Pull every line from the records that has the word "Pandect" in it.

(Information begins)

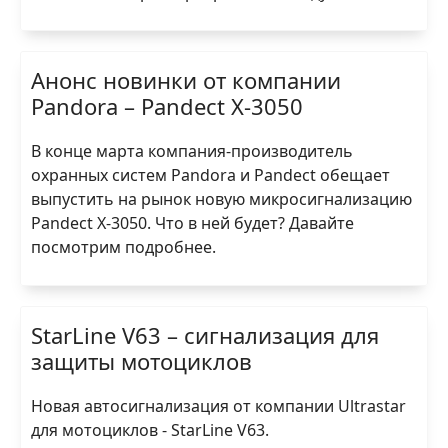
Анонс новинки от компании
Pandora – Pandect X-3050
В конце марта компания-производитель
охранных систем Pandora и Pandect обещает
выпустить на рынок новую микросигнализацию
Pandect X-3050. Что в ней будет? Давайте
посмотрим подробнее.
StarLine V63 – сигнализация для
защиты мотоциклов
Новая автосигнализация от компании Ultrastar
для мотоциклов - StarLine V63.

(Information ends)

Response below:
Pandora – Pandect X-3050
охранных систем Pandora и Pandect обещает
Pandect X-3050. Что в ней будет? Давайте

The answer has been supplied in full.